By adding a bogus `/filename.mp3` to a playlist item (e.g. `file:///etc/passwd/123), `Open Containing Folder` actually opens the referenced file with its default application.
Depending on the OS/Desktop environment, this can be exploited to gain code execution when a user opens a malicious playlist and clicks "Open Containing Folder" on an item.
Setting a playlist item's location to a `.jar` file on an anonymous SMB or DAV share auto-mounts the share and allows execution of arbitrary code. A demo video is attached.
Besides `.jar`, also other filetypes could be used, with `.exe` files requiring one more confirmation to run. During the establishment of the SMB connection, the user's NTLM hash might also be leaked, allowing for offline-cracking of the password or Pass-the-Hash attacks (but outgoing SMB to the internet might be blocked by a firewall).
On Linux, the exact opening behavior and therefore exploitation strategy is dependent on the Desktop Environment and its configuration. On Xubuntu 20.04, opening `nfs://<server>/bitcoin.desktop/` leads to code execution without any additional confirmation (the remote location is auto-mounted and the .desktop file (with executable-flag set) is opened with its default application, which will execute the specified command).
Testing the payload in Audacious surprisingly did not result in code execution (but a connection to the server was made). I did not spent much time looking into what could be the difference between Audacious' openURL-call and my `xdg-open` tests, but I think it's likely that with further investigation, a working PoC could be crafted (the trailing slash should not be an issue according to my tests).
In addition to abusing OS-specific URL handing behavior, it's also possible to exploit vulnerabilities in custom URI handling applications, e.g. exploiting CVE-2021-3331 in WinSCP via a malicious "sftp://"-URL. (See attached screenshot, where the mail client is opened due to a "mailto://"-location)
Implement the following validation in `pl_open_folder` before passing the path to openURL:
- the URI scheme must be `file://`
- the path must point to a local directory (no remote hostname)
- ensure the path points to a directory (e.g. using Qt: "QFileInfo(dir_path).isDir()")
- Background / Credits
My colleague Lukas and I recently published some research results on the URI handling. You can check our post for more details and examples (including a very similar vulnerability in VLC): https://positive.security/blog/url-open-rce
After sharing the blog post draft with Hanno Böck, he checked Audacious and sent me the code of the pl_open_folder() function that seemed to include the vulnerable code pattern.

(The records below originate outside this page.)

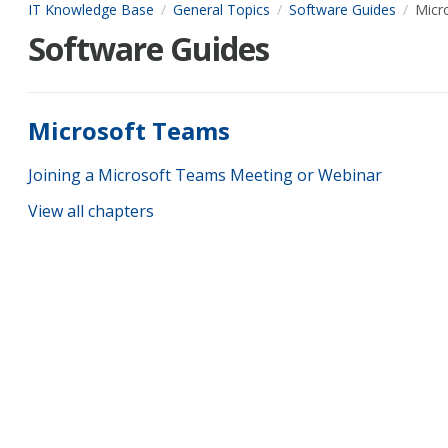
IT Knowledge Base
General Topics
Software Guides
Micr
Software Guides
Microsoft Teams
Joining a Microsoft Teams Meeting or Webinar
View all chapters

#1 Updated by John Lindgren almost 2 years ago
- Subject changed from Vulnerability - 1-click RCE via malicious playlist entry to Open Containing Folder can open other types of files
Okay - I changed the bug title since it was over-dramatic for a couple reasons:
1. This isn't a "1-click" vulnerability. It would have to be at least 3 clicks: 1) open a malicious playlist URL in Audacious, 2) right-click on an entry in the playlist, and 3) click "Open Containing Folder".
2. From your examples, it seems that this is not a "remote code execution" vulnerability in its own right, but has to be chained to another vulnerability (e.g. auto-mounting an untrusted SMB share without user confirmation) in order to lead to code execution.

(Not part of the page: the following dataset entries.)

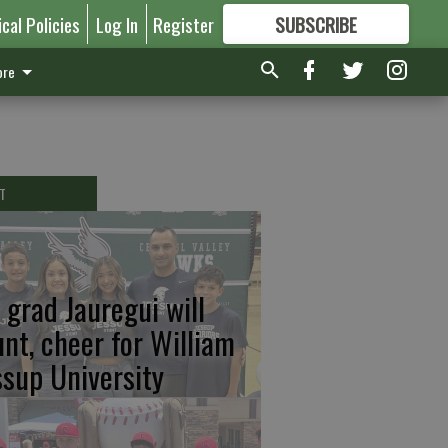
ical Policies
Log In
Register
SUBSCRIBE
FOR
MORE
GREAT CONTENT
re
T
 grad Jauregui will
unt, cheer for William
ssup University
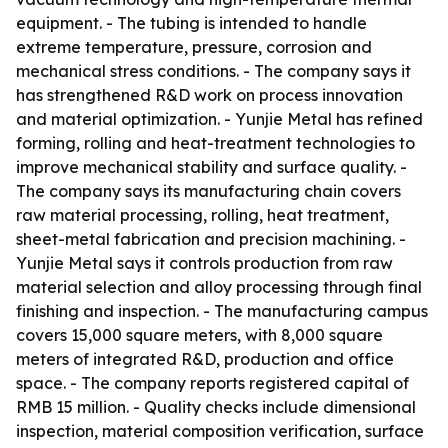
equipment. - The tubing is intended to handle
extreme temperature, pressure, corrosion and
mechanical stress conditions. - The company says it
has strengthened R&D work on process innovation
and material optimization. - Yunjie Metal has refined
forming, rolling and heat-treatment technologies to
improve mechanical stability and surface quality. -
The company says its manufacturing chain covers
raw material processing, rolling, heat treatment,
sheet-metal fabrication and precision machining. -
Yunjie Metal says it controls production from raw
material selection and alloy processing through final
finishing and inspection. - The manufacturing campus
covers 15,000 square meters, with 8,000 square
meters of integrated R&D, production and office
space. - The company reports registered capital of
RMB 15 million. - Quality checks include dimensional
inspection, material composition verification, surface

However, it's a valid bug since a user would not expect "Open Containing Folder" to open other types of file (such as .jar or .desktop files). So thanks for reporting it. I will have a fix shortly.
#2 Updated by John Lindgren almost 2 years ago
I also note that in my tests, `xdg-open` does not open a regular file if a trailing slash is appended to the name. So at least on Linux, this bug is purely theoretical.
#3 Updated by John Lindgren almost 2 years ago
- % Done changed from 0 to 100
- Status changed from New to Closed
#4 Updated by John Lindgren almost 2 years ago
- Affects version 4.1 added
#5 Updated by Fabian B almost 2 years ago
Thanks for your quick response and fix!